## Start Data supplied

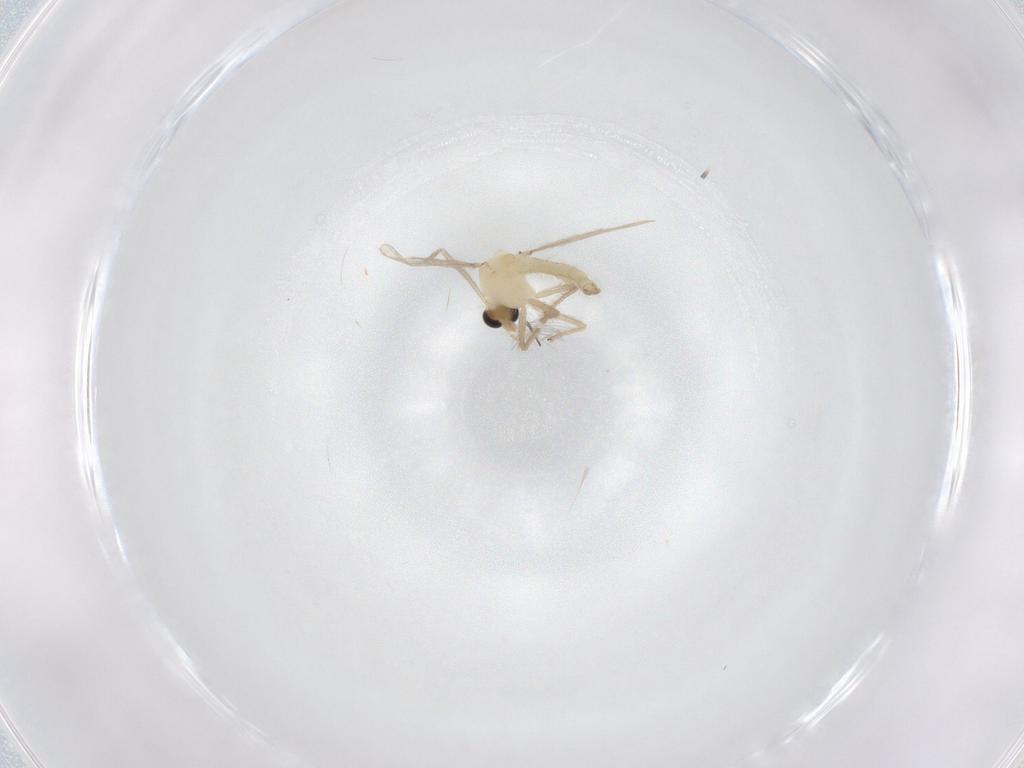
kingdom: Animalia
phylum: Arthropoda
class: Insecta
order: Diptera
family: Chironomidae
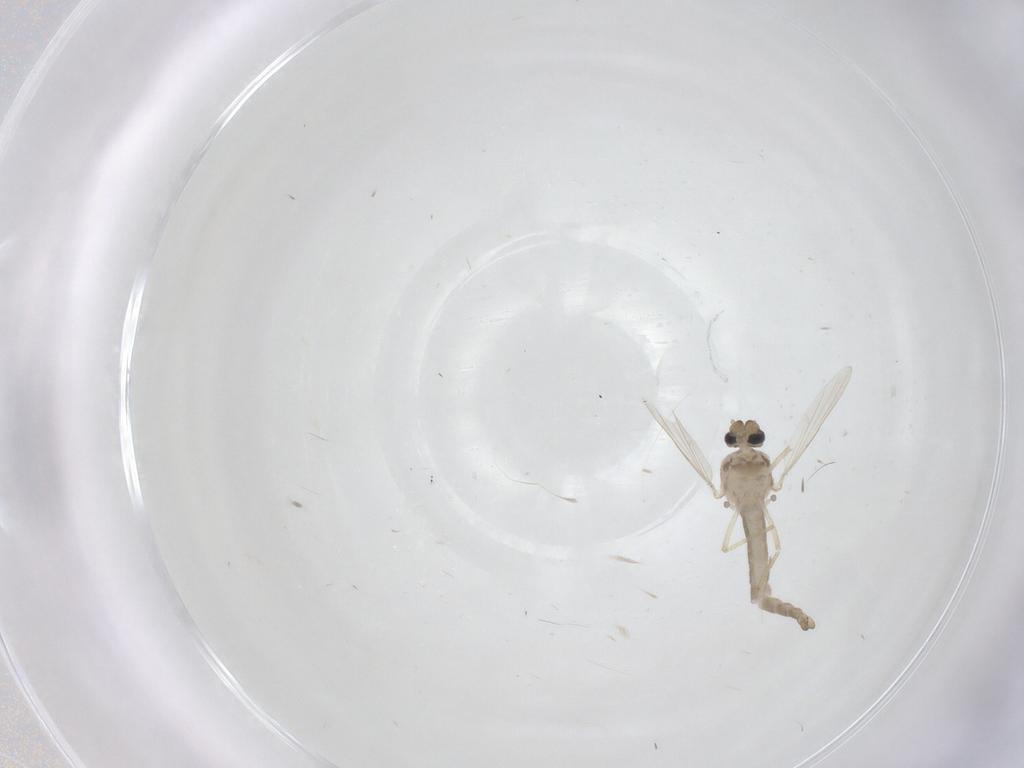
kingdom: Animalia
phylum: Arthropoda
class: Insecta
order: Diptera
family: Ceratopogonidae
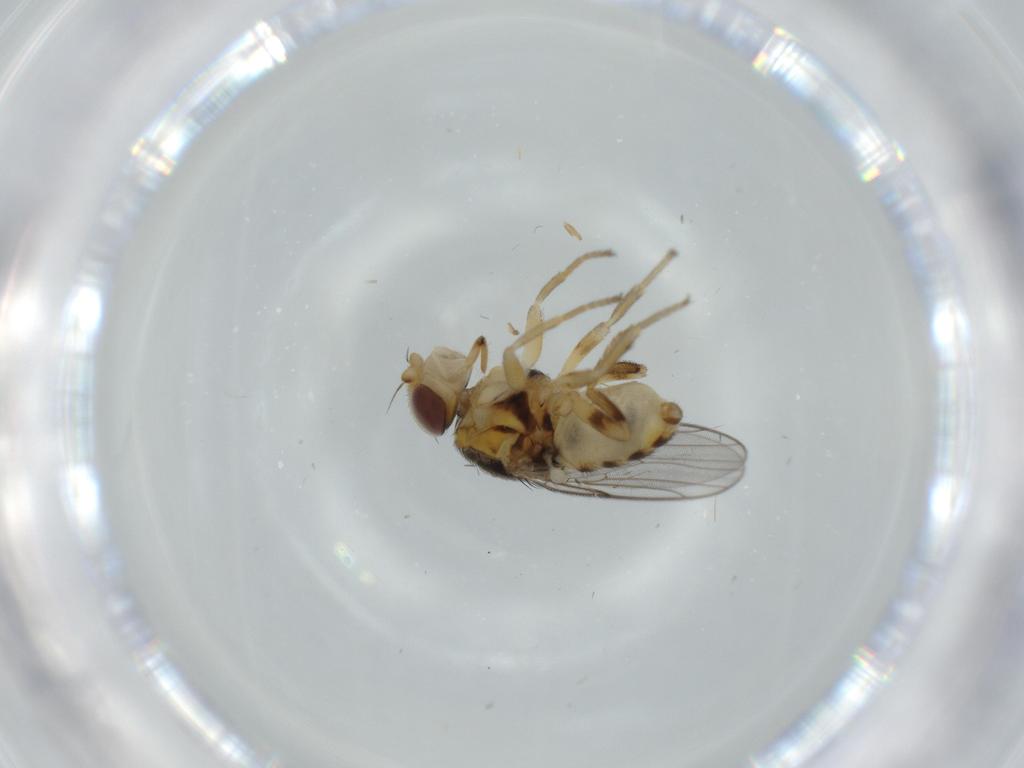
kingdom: Animalia
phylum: Arthropoda
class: Insecta
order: Diptera
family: Chloropidae
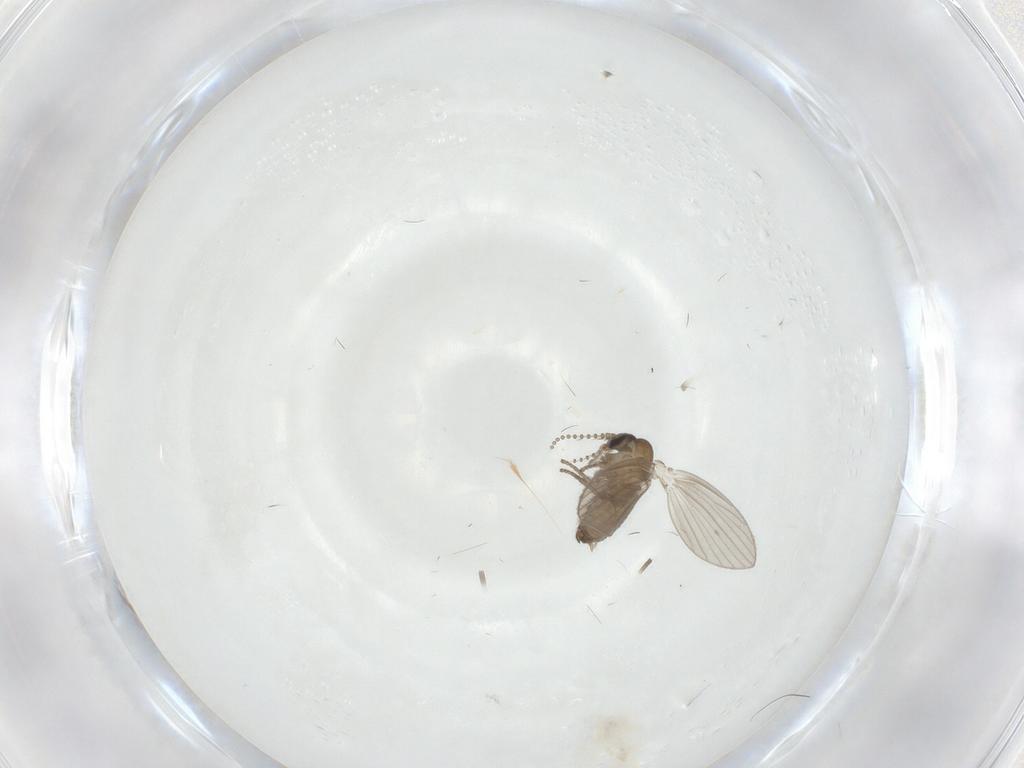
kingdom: Animalia
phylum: Arthropoda
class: Insecta
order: Diptera
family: Psychodidae
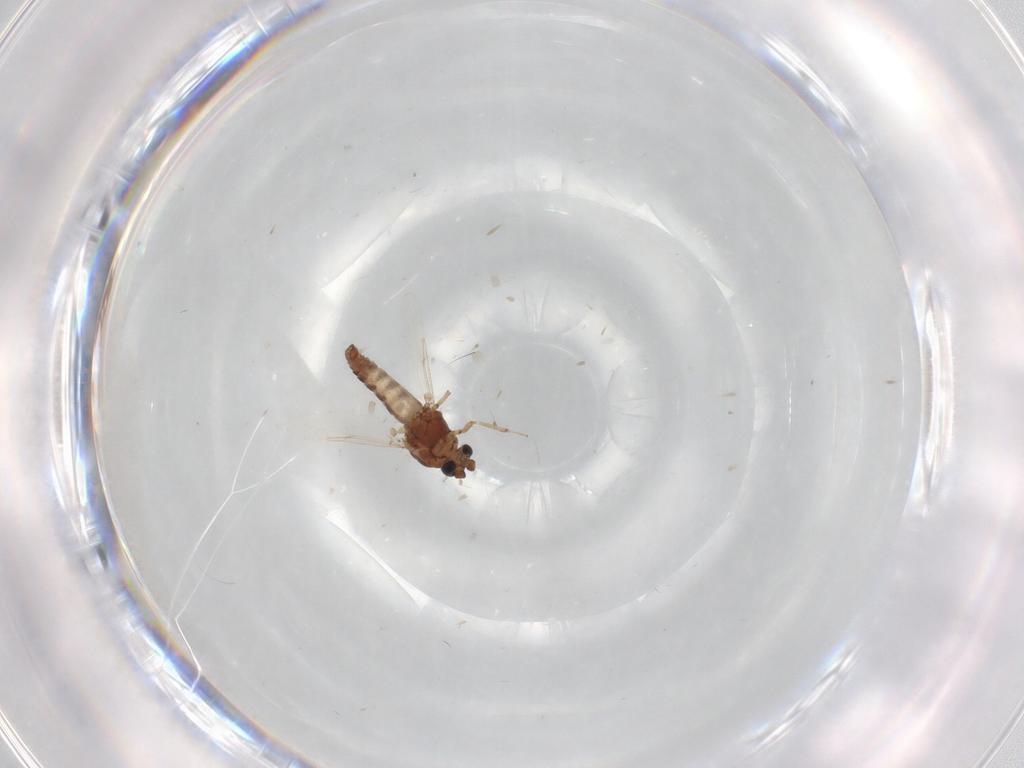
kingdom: Animalia
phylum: Arthropoda
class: Insecta
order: Diptera
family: Chironomidae
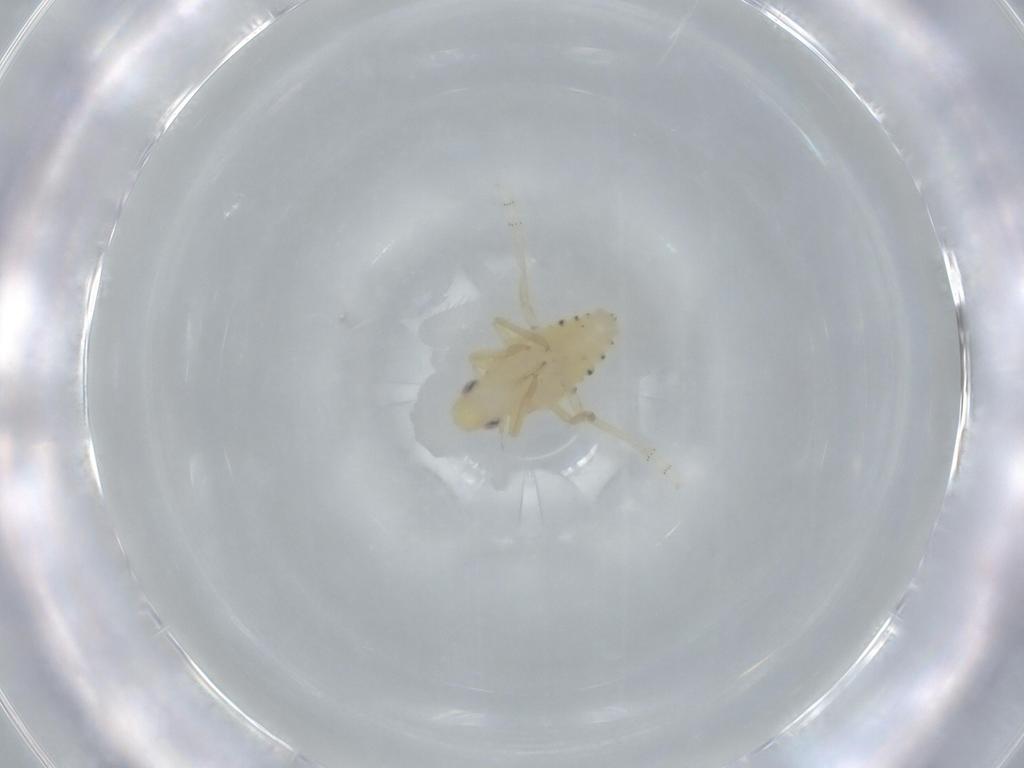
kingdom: Animalia
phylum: Arthropoda
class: Insecta
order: Hemiptera
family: Tropiduchidae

## End Data supplied

**Work instructions:** Repeat the text of every record above word for word, leaving out the pictures.

**Complete response:**
kingdom: Animalia
phylum: Arthropoda
class: Insecta
order: Diptera
family: Chironomidae
kingdom: Animalia
phylum: Arthropoda
class: Insecta
order: Diptera
family: Ceratopogonidae
kingdom: Animalia
phylum: Arthropoda
class: Insecta
order: Diptera
family: Chloropidae
kingdom: Animalia
phylum: Arthropoda
class: Insecta
order: Diptera
family: Psychodidae
kingdom: Animalia
phylum: Arthropoda
class: Insecta
order: Diptera
family: Chironomidae
kingdom: Animalia
phylum: Arthropoda
class: Insecta
order: Hemiptera
family: Tropiduchidae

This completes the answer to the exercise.